__WRITTEN REQUEST__
Copy out the lines of the data below exactly as they appear, starting at the line containing "pose: elev=106.7 azim=38.4" and ending at the line containing "Dot at: (379, 245)", with both of those lines included.

(Some records)

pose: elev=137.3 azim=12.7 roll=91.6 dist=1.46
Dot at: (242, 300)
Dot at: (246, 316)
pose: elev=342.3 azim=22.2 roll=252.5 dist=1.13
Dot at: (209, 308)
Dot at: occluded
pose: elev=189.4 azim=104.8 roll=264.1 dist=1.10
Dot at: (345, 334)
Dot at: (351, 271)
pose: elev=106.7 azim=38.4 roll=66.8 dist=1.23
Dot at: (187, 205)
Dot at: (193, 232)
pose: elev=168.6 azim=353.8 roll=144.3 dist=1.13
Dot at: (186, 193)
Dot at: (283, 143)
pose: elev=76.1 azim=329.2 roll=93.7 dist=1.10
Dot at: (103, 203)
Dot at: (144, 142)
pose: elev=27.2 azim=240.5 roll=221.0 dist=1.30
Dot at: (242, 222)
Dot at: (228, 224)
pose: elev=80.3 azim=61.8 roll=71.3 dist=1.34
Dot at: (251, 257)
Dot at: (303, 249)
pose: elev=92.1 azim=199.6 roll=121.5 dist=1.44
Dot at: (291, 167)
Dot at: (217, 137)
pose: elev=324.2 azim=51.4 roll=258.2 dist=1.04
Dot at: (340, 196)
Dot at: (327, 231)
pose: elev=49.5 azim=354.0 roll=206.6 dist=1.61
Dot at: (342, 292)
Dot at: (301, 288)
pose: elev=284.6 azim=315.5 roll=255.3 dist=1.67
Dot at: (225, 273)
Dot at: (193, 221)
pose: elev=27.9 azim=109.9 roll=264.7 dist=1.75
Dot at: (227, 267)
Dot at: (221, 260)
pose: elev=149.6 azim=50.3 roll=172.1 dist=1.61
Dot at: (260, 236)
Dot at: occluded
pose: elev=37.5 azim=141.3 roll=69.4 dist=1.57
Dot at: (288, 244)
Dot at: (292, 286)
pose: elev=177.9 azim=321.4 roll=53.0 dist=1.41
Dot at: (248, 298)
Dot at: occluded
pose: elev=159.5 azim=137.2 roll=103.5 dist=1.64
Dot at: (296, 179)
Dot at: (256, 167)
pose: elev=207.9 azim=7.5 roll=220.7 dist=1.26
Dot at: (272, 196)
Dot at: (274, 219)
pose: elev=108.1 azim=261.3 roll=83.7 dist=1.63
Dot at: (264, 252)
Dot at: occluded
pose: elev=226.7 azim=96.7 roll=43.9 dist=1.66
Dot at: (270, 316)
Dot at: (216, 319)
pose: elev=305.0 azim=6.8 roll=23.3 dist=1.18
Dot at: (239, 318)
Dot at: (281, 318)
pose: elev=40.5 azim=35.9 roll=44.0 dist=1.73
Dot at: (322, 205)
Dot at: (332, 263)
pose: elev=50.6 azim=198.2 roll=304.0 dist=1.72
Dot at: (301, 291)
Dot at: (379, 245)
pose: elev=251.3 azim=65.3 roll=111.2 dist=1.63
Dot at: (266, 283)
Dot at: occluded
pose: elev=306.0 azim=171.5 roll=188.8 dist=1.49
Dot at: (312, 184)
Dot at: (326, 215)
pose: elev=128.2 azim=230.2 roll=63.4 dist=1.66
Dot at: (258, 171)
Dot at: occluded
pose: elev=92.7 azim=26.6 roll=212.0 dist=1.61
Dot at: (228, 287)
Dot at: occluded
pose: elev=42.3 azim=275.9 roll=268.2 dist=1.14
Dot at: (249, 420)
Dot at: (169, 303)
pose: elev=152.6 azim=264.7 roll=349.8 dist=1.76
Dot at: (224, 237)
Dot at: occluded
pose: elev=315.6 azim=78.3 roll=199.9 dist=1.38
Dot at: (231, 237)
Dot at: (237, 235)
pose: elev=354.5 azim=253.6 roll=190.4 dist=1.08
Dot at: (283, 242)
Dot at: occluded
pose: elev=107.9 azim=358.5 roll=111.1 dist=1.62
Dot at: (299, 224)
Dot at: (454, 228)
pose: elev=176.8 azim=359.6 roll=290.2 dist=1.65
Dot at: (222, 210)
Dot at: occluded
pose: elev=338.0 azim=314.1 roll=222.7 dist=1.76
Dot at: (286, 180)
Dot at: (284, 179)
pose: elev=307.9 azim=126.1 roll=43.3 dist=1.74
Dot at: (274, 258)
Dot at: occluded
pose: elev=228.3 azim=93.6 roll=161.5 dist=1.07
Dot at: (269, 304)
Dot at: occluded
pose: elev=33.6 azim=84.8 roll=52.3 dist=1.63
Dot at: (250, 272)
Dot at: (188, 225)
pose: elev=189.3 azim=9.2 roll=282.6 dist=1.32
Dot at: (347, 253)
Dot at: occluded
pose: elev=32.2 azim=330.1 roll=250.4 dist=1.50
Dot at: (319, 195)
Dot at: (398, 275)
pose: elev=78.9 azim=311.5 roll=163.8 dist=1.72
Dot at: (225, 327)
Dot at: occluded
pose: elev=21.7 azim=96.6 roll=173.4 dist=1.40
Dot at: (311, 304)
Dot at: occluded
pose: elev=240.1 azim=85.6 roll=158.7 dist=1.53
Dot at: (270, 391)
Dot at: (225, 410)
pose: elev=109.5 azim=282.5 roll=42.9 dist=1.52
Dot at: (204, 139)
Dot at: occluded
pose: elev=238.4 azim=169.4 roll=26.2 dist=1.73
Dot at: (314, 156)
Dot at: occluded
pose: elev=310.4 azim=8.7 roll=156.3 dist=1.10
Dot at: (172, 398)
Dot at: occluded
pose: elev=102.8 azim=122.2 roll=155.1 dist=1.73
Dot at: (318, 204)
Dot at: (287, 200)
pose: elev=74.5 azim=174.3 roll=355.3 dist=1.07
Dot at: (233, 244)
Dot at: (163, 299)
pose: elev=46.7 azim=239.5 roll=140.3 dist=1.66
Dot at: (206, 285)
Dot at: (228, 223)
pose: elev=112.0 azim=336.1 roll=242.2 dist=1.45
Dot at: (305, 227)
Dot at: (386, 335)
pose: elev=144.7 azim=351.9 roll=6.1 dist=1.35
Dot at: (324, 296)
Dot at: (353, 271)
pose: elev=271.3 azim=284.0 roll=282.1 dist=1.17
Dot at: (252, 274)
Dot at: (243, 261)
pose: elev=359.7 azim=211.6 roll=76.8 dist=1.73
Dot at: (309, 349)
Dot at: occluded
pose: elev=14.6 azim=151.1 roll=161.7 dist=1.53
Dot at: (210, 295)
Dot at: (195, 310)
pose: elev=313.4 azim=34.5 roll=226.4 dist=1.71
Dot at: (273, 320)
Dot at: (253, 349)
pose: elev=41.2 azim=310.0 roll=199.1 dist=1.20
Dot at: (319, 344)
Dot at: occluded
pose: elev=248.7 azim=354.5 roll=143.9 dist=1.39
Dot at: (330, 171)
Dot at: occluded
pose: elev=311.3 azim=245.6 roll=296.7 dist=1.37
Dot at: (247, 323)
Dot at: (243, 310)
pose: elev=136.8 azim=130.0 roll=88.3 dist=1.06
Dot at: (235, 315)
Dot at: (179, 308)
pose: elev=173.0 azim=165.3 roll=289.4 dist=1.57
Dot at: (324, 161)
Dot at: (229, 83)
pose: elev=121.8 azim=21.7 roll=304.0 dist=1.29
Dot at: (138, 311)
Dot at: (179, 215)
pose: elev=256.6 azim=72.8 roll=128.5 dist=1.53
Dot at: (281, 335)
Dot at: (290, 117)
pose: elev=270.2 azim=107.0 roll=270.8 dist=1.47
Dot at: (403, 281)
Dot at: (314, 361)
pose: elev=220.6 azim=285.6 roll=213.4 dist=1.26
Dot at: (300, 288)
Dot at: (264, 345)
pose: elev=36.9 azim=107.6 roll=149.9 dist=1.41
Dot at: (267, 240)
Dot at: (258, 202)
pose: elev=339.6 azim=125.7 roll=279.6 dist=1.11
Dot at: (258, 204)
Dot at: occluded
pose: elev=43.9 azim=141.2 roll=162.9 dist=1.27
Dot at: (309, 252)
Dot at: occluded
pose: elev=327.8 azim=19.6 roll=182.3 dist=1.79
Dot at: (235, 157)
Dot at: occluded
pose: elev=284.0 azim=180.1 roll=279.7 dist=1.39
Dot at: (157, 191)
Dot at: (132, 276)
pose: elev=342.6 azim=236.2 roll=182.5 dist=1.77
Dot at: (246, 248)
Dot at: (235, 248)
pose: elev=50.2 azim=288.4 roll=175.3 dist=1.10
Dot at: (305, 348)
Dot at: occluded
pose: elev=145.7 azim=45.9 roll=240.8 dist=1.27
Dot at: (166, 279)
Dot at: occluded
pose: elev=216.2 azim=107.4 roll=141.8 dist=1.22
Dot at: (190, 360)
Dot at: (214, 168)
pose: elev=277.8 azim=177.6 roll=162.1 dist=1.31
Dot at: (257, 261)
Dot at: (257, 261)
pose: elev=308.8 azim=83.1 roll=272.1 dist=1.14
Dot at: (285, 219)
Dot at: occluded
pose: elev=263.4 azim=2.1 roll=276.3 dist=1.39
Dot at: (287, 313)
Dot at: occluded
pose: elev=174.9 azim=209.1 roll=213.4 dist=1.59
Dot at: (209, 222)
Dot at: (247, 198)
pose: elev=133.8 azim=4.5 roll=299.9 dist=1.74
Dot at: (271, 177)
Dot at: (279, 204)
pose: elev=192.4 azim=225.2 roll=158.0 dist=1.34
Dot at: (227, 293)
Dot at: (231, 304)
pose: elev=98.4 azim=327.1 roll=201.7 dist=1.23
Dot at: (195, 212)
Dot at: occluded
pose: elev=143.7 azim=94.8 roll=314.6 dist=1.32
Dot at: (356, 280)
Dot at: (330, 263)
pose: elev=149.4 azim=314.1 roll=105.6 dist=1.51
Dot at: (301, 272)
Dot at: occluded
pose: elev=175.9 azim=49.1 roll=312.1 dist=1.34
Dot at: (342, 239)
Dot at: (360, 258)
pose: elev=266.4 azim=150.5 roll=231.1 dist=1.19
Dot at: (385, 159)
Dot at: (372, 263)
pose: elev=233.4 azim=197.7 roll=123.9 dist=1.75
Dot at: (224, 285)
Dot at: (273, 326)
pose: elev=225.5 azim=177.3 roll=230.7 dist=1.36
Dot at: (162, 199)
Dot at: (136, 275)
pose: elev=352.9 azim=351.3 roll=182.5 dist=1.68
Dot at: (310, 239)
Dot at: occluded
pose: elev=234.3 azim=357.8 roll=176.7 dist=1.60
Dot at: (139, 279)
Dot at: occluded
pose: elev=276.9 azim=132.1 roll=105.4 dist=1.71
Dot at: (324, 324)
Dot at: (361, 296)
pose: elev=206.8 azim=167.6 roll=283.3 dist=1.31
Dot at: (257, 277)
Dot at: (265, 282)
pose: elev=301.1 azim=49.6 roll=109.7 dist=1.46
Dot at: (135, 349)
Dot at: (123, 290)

__EXERCISE ANSWER__
pose: elev=106.7 azim=38.4 roll=66.8 dist=1.23
Dot at: (187, 205)
Dot at: (193, 232)
pose: elev=168.6 azim=353.8 roll=144.3 dist=1.13
Dot at: (186, 193)
Dot at: (283, 143)
pose: elev=76.1 azim=329.2 roll=93.7 dist=1.10
Dot at: (103, 203)
Dot at: (144, 142)
pose: elev=27.2 azim=240.5 roll=221.0 dist=1.30
Dot at: (242, 222)
Dot at: (228, 224)
pose: elev=80.3 azim=61.8 roll=71.3 dist=1.34
Dot at: (251, 257)
Dot at: (303, 249)
pose: elev=92.1 azim=199.6 roll=121.5 dist=1.44
Dot at: (291, 167)
Dot at: (217, 137)
pose: elev=324.2 azim=51.4 roll=258.2 dist=1.04
Dot at: (340, 196)
Dot at: (327, 231)
pose: elev=49.5 azim=354.0 roll=206.6 dist=1.61
Dot at: (342, 292)
Dot at: (301, 288)
pose: elev=284.6 azim=315.5 roll=255.3 dist=1.67
Dot at: (225, 273)
Dot at: (193, 221)
pose: elev=27.9 azim=109.9 roll=264.7 dist=1.75
Dot at: (227, 267)
Dot at: (221, 260)
pose: elev=149.6 azim=50.3 roll=172.1 dist=1.61
Dot at: (260, 236)
Dot at: occluded
pose: elev=37.5 azim=141.3 roll=69.4 dist=1.57
Dot at: (288, 244)
Dot at: (292, 286)
pose: elev=177.9 azim=321.4 roll=53.0 dist=1.41
Dot at: (248, 298)
Dot at: occluded
pose: elev=159.5 azim=137.2 roll=103.5 dist=1.64
Dot at: (296, 179)
Dot at: (256, 167)
pose: elev=207.9 azim=7.5 roll=220.7 dist=1.26
Dot at: (272, 196)
Dot at: (274, 219)
pose: elev=108.1 azim=261.3 roll=83.7 dist=1.63
Dot at: (264, 252)
Dot at: occluded
pose: elev=226.7 azim=96.7 roll=43.9 dist=1.66
Dot at: (270, 316)
Dot at: (216, 319)
pose: elev=305.0 azim=6.8 roll=23.3 dist=1.18
Dot at: (239, 318)
Dot at: (281, 318)
pose: elev=40.5 azim=35.9 roll=44.0 dist=1.73
Dot at: (322, 205)
Dot at: (332, 263)
pose: elev=50.6 azim=198.2 roll=304.0 dist=1.72
Dot at: (301, 291)
Dot at: (379, 245)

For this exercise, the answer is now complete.